▼
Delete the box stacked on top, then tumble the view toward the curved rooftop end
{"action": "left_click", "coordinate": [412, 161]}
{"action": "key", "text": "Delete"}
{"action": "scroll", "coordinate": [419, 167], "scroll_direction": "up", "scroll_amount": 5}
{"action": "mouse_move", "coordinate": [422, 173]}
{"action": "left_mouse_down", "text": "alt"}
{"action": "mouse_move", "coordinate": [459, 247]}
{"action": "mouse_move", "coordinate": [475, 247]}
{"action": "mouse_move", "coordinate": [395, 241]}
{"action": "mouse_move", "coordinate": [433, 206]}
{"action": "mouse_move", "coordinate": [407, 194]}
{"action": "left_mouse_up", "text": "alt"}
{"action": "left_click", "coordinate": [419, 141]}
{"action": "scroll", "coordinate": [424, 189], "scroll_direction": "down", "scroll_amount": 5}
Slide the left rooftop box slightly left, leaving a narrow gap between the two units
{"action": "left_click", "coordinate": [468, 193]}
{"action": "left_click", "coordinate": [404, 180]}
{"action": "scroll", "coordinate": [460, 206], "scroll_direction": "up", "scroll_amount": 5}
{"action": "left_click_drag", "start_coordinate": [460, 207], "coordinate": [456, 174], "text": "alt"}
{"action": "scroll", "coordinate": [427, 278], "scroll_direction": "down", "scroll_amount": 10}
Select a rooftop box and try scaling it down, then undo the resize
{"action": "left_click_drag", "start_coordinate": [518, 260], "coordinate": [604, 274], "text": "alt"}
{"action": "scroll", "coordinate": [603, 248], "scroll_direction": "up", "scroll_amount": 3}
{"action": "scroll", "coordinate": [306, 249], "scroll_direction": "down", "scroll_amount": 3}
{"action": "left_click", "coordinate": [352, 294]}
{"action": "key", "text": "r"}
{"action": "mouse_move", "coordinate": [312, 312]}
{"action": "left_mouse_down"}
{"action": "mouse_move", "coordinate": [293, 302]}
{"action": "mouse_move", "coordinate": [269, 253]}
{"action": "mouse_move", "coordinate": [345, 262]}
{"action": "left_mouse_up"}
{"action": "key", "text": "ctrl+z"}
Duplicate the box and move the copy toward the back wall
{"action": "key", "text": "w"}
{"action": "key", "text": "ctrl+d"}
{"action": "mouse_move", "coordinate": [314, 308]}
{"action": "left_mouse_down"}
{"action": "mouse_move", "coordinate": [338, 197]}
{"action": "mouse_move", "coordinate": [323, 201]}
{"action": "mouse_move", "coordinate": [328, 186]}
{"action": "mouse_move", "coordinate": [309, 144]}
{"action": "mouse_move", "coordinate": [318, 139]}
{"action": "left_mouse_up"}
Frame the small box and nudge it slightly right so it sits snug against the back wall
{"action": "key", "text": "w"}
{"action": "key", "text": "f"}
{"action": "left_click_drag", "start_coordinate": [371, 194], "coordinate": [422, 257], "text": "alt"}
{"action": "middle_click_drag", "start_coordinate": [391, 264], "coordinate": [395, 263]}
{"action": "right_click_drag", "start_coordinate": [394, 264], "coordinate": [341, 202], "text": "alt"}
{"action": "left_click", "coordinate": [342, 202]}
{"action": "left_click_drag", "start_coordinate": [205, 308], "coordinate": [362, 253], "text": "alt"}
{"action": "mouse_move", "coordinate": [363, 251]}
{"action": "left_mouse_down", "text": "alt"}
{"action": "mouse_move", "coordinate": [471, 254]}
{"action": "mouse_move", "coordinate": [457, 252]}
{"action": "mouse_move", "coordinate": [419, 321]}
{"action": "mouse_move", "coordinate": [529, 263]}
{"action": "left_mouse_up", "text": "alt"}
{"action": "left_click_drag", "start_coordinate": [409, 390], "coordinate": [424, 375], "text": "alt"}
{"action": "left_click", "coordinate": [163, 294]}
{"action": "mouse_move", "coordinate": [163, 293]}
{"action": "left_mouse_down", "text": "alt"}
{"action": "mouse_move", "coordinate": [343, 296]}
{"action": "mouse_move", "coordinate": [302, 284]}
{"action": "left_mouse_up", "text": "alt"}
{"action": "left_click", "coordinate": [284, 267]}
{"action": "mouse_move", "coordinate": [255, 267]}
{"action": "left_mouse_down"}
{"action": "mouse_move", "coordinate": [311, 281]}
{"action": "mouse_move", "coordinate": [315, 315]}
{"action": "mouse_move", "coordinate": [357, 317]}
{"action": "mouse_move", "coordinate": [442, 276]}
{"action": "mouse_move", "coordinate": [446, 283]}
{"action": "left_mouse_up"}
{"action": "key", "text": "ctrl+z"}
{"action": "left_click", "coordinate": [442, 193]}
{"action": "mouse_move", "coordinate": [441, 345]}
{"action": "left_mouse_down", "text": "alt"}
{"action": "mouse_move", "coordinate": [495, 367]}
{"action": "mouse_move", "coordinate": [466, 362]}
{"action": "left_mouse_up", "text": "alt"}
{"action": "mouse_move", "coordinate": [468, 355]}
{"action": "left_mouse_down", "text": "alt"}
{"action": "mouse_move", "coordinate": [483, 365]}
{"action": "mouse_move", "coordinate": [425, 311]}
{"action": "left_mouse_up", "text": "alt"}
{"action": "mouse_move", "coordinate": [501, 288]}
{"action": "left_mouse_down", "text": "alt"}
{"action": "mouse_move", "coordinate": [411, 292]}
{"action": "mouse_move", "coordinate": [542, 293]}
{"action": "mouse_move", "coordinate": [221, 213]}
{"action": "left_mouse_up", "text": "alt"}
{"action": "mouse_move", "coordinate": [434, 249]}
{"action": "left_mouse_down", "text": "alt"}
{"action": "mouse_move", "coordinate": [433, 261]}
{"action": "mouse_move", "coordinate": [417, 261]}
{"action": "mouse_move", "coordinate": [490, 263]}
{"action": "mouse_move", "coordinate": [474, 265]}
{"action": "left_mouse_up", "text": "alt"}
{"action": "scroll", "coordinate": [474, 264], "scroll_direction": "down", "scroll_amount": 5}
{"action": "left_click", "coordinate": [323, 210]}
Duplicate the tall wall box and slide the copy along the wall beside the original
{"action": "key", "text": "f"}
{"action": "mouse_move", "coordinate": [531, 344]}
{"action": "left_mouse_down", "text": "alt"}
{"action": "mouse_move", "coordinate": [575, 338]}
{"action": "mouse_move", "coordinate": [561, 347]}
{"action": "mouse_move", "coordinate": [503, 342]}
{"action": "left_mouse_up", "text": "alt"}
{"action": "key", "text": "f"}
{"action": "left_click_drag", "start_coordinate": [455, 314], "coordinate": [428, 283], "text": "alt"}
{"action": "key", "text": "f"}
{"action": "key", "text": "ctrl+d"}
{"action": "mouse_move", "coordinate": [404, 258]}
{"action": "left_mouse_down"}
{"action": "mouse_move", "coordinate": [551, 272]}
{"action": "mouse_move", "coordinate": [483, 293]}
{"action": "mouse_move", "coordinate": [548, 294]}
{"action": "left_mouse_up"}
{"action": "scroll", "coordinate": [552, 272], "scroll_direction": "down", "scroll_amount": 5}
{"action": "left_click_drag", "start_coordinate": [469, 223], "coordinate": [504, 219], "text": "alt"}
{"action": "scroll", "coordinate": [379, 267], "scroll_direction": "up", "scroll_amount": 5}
▲
#### Assignment
Every record, from the first to the last, should be transcribed exactly.

#### The completed task
Delete the box stacked on top, then tumble the view toward the curved rooftop end
{"action": "left_click", "coordinate": [412, 161]}
{"action": "key", "text": "Delete"}
{"action": "scroll", "coordinate": [419, 167], "scroll_direction": "up", "scroll_amount": 5}
{"action": "mouse_move", "coordinate": [422, 173]}
{"action": "left_mouse_down", "text": "alt"}
{"action": "mouse_move", "coordinate": [459, 247]}
{"action": "mouse_move", "coordinate": [475, 247]}
{"action": "mouse_move", "coordinate": [395, 241]}
{"action": "mouse_move", "coordinate": [433, 206]}
{"action": "mouse_move", "coordinate": [407, 194]}
{"action": "left_mouse_up", "text": "alt"}
{"action": "left_click", "coordinate": [419, 141]}
{"action": "scroll", "coordinate": [424, 189], "scroll_direction": "down", "scroll_amount": 5}
Slide the left rooftop box slightly left, leaving a narrow gap between the two units
{"action": "left_click", "coordinate": [468, 193]}
{"action": "left_click", "coordinate": [404, 180]}
{"action": "scroll", "coordinate": [460, 206], "scroll_direction": "up", "scroll_amount": 5}
{"action": "left_click_drag", "start_coordinate": [460, 207], "coordinate": [456, 174], "text": "alt"}
{"action": "scroll", "coordinate": [427, 278], "scroll_direction": "down", "scroll_amount": 10}
Select a rooftop box and try scaling it down, then undo the resize
{"action": "left_click_drag", "start_coordinate": [518, 260], "coordinate": [604, 274], "text": "alt"}
{"action": "scroll", "coordinate": [603, 248], "scroll_direction": "up", "scroll_amount": 3}
{"action": "scroll", "coordinate": [306, 249], "scroll_direction": "down", "scroll_amount": 3}
{"action": "left_click", "coordinate": [352, 294]}
{"action": "key", "text": "r"}
{"action": "mouse_move", "coordinate": [312, 312]}
{"action": "left_mouse_down"}
{"action": "mouse_move", "coordinate": [293, 302]}
{"action": "mouse_move", "coordinate": [269, 253]}
{"action": "mouse_move", "coordinate": [345, 262]}
{"action": "left_mouse_up"}
{"action": "key", "text": "ctrl+z"}
Duplicate the box and move the copy toward the back wall
{"action": "key", "text": "w"}
{"action": "key", "text": "ctrl+d"}
{"action": "mouse_move", "coordinate": [314, 308]}
{"action": "left_mouse_down"}
{"action": "mouse_move", "coordinate": [338, 197]}
{"action": "mouse_move", "coordinate": [323, 201]}
{"action": "mouse_move", "coordinate": [328, 186]}
{"action": "mouse_move", "coordinate": [309, 144]}
{"action": "mouse_move", "coordinate": [318, 139]}
{"action": "left_mouse_up"}
Frame the small box and nudge it slightly right so it sits snug against the back wall
{"action": "key", "text": "w"}
{"action": "key", "text": "f"}
{"action": "left_click_drag", "start_coordinate": [371, 194], "coordinate": [422, 257], "text": "alt"}
{"action": "middle_click_drag", "start_coordinate": [391, 264], "coordinate": [395, 263]}
{"action": "right_click_drag", "start_coordinate": [394, 264], "coordinate": [341, 202], "text": "alt"}
{"action": "left_click", "coordinate": [342, 202]}
{"action": "left_click_drag", "start_coordinate": [205, 308], "coordinate": [362, 253], "text": "alt"}
{"action": "mouse_move", "coordinate": [363, 251]}
{"action": "left_mouse_down", "text": "alt"}
{"action": "mouse_move", "coordinate": [471, 254]}
{"action": "mouse_move", "coordinate": [457, 252]}
{"action": "mouse_move", "coordinate": [419, 321]}
{"action": "mouse_move", "coordinate": [529, 263]}
{"action": "left_mouse_up", "text": "alt"}
{"action": "left_click_drag", "start_coordinate": [409, 390], "coordinate": [424, 375], "text": "alt"}
{"action": "left_click", "coordinate": [163, 294]}
{"action": "mouse_move", "coordinate": [163, 293]}
{"action": "left_mouse_down", "text": "alt"}
{"action": "mouse_move", "coordinate": [343, 296]}
{"action": "mouse_move", "coordinate": [302, 284]}
{"action": "left_mouse_up", "text": "alt"}
{"action": "left_click", "coordinate": [284, 267]}
{"action": "mouse_move", "coordinate": [255, 267]}
{"action": "left_mouse_down"}
{"action": "mouse_move", "coordinate": [311, 281]}
{"action": "mouse_move", "coordinate": [315, 315]}
{"action": "mouse_move", "coordinate": [357, 317]}
{"action": "mouse_move", "coordinate": [442, 276]}
{"action": "mouse_move", "coordinate": [446, 283]}
{"action": "left_mouse_up"}
{"action": "key", "text": "ctrl+z"}
{"action": "left_click", "coordinate": [442, 193]}
{"action": "mouse_move", "coordinate": [441, 345]}
{"action": "left_mouse_down", "text": "alt"}
{"action": "mouse_move", "coordinate": [495, 367]}
{"action": "mouse_move", "coordinate": [466, 362]}
{"action": "left_mouse_up", "text": "alt"}
{"action": "mouse_move", "coordinate": [468, 355]}
{"action": "left_mouse_down", "text": "alt"}
{"action": "mouse_move", "coordinate": [483, 365]}
{"action": "mouse_move", "coordinate": [425, 311]}
{"action": "left_mouse_up", "text": "alt"}
{"action": "mouse_move", "coordinate": [501, 288]}
{"action": "left_mouse_down", "text": "alt"}
{"action": "mouse_move", "coordinate": [411, 292]}
{"action": "mouse_move", "coordinate": [542, 293]}
{"action": "mouse_move", "coordinate": [221, 213]}
{"action": "left_mouse_up", "text": "alt"}
{"action": "mouse_move", "coordinate": [434, 249]}
{"action": "left_mouse_down", "text": "alt"}
{"action": "mouse_move", "coordinate": [433, 261]}
{"action": "mouse_move", "coordinate": [417, 261]}
{"action": "mouse_move", "coordinate": [490, 263]}
{"action": "mouse_move", "coordinate": [474, 265]}
{"action": "left_mouse_up", "text": "alt"}
{"action": "scroll", "coordinate": [474, 264], "scroll_direction": "down", "scroll_amount": 5}
{"action": "left_click", "coordinate": [323, 210]}
Duplicate the tall wall box and slide the copy along the wall beside the original
{"action": "key", "text": "f"}
{"action": "mouse_move", "coordinate": [531, 344]}
{"action": "left_mouse_down", "text": "alt"}
{"action": "mouse_move", "coordinate": [575, 338]}
{"action": "mouse_move", "coordinate": [561, 347]}
{"action": "mouse_move", "coordinate": [503, 342]}
{"action": "left_mouse_up", "text": "alt"}
{"action": "key", "text": "f"}
{"action": "left_click_drag", "start_coordinate": [455, 314], "coordinate": [428, 283], "text": "alt"}
{"action": "key", "text": "f"}
{"action": "key", "text": "ctrl+d"}
{"action": "mouse_move", "coordinate": [404, 258]}
{"action": "left_mouse_down"}
{"action": "mouse_move", "coordinate": [551, 272]}
{"action": "mouse_move", "coordinate": [483, 293]}
{"action": "mouse_move", "coordinate": [548, 294]}
{"action": "left_mouse_up"}
{"action": "scroll", "coordinate": [552, 272], "scroll_direction": "down", "scroll_amount": 5}
{"action": "left_click_drag", "start_coordinate": [469, 223], "coordinate": [504, 219], "text": "alt"}
{"action": "scroll", "coordinate": [379, 267], "scroll_direction": "up", "scroll_amount": 5}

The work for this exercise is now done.